Steuern von Systemen hinter dem Smart Meter Gateway
e.b: Okay, dennoch: Was ist die Aufgabe des aEMT?
Kopp: Beim Smart Meter Gateway, der Kommunikationseinheit des intelligenten Messsystems, wurde eine zertifizierte Instanz geschaffen, die Geräte, Zertifikate, Firmware, Updates usw. exklusiv verwalten darf, nämlich den Gateway Administrator. Mit dem aEMT gibt es eine ebenfalls zertifizierte Rolle, welche die Geräte hinter der Controllable Local Systems-Schnittstelle des Smart Meter Gateways verwaltet und betreibt. Die Geräte hinter dem SMGW sind Steuereinheiten, Submetereinheiten bzw. HAN-Kommunikationsadapter-Einheit). Die Anbindung der CLS-Geräte erfolgt über das SMGW und seinen CLS-Kanal in das Backendsystem des aktiven EMT. Über die Steuereinheit können EEG- und KWKG-Anlagen wie zum Beispiel Photovoltaikanlagen und Windkraftanlagen, aber auch §14a EnWG-Anlagen wie zum Beispiel Wärmepumpen, Stromspeicher und Ladeinfrastruktur gesteuert werden.

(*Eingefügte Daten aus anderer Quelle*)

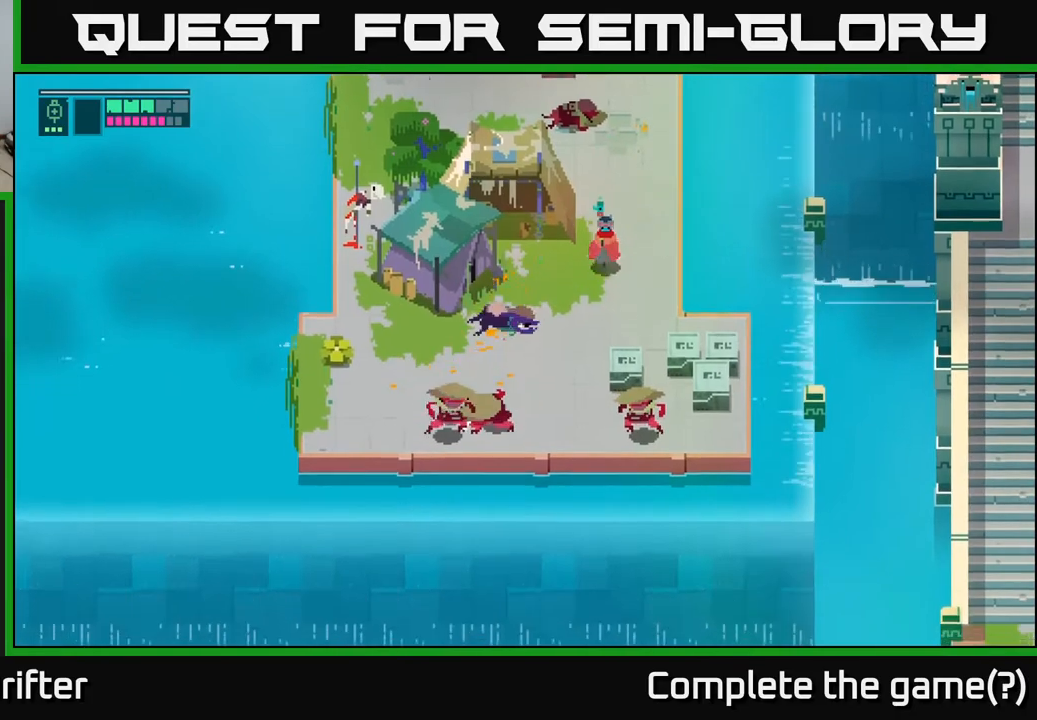
{"buttons": [], "left_stick": "left", "right_stick": "center", "events": [[183, "X", "down"], [200, "A", "down"], [300, "A", "up"], [300, "X", "up"], [383, "left_stick", "left"]]}
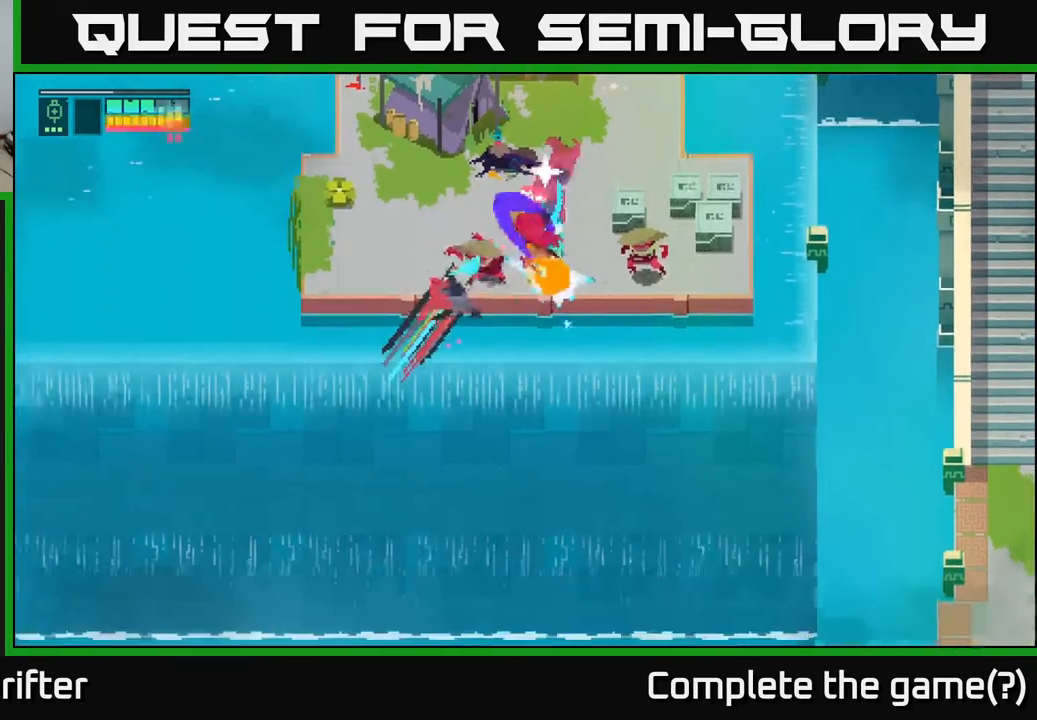
{"buttons": [], "left_stick": "up", "right_stick": "center", "events": [[50, "left_stick", "up-left"], [267, "left_stick", "up"]]}
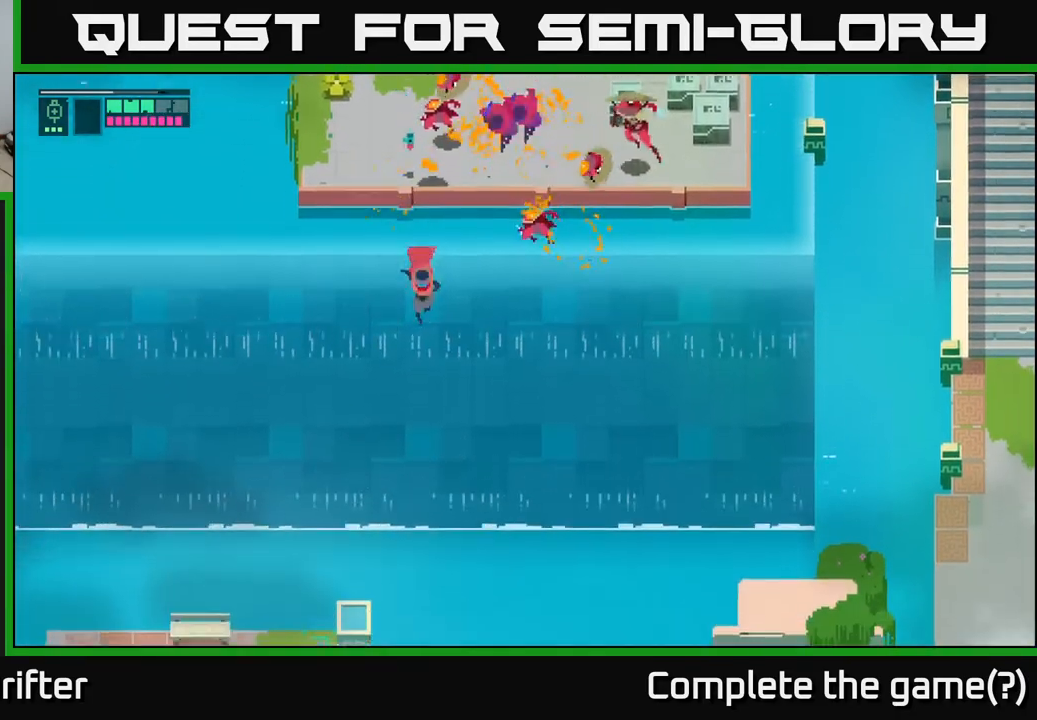
{"buttons": [], "left_stick": "center", "right_stick": "center", "events": [[233, "left_stick", "center"]]}
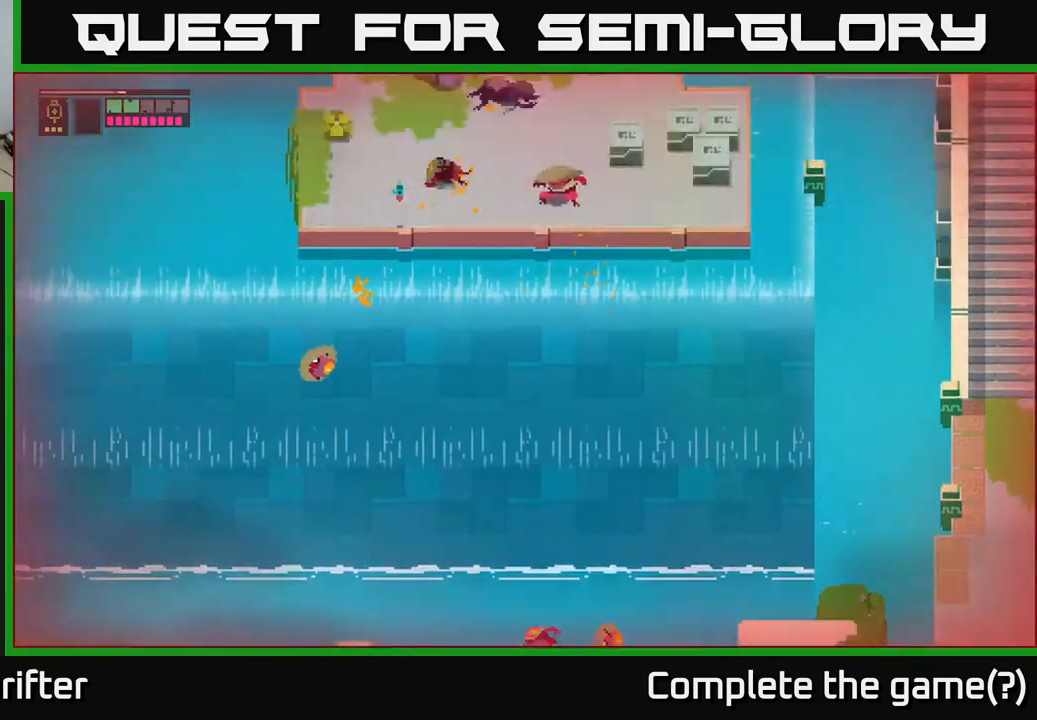
{"buttons": [], "left_stick": "down-right", "right_stick": "center", "events": [[500, "left_stick", "down-right"]]}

Künftig müssen Millionen Anlagen via CLS steuerbar sein
e.b: Ist das aEMT-Anwendungsspektrum damit vollumfänglich beschrieben?
Kopp: Insgesamt geht es um fünf Anwendungsfälle, bei denen der aktive EMT involviert ist: Schalten und Steuern von EEG- und KWKG-Anlagen, §14a EnWG-Anlagen, Betrieb von Ladeinfrastrukturen, Integration von Energiemanagement-Systemen sowie das Administrieren und Auslesen von Submetering-Geräten wie z.B. elektronische Wärmemengenzähler. Die große Bedeutung CLS-basierter Anwendungsfälle für die Digitalisierung der Energiewende liegt auf der Hand: In Zukunft müssen Millionen von Anlagen über die CLS-Schnittstelle steuerbar sein. Dies muss system- und marktrollenübergreifend funktionieren und zudem massenprozesstauglich sein. Daher ist ein hochautomatisiertes und medienbruchfreies Datenmanagement erforderlich. Dabei wachsen die noch junge Internet of Things-Welt und klassische IT-Anwendungen der Versorgungswirtschaft zusammen.
e.b: Die aktiver EMT GmbH tritt dabei als Dienstleister auf. Warum üben z.B. Messstellenbetreiber die aEMT-Rolle nicht selbst aus?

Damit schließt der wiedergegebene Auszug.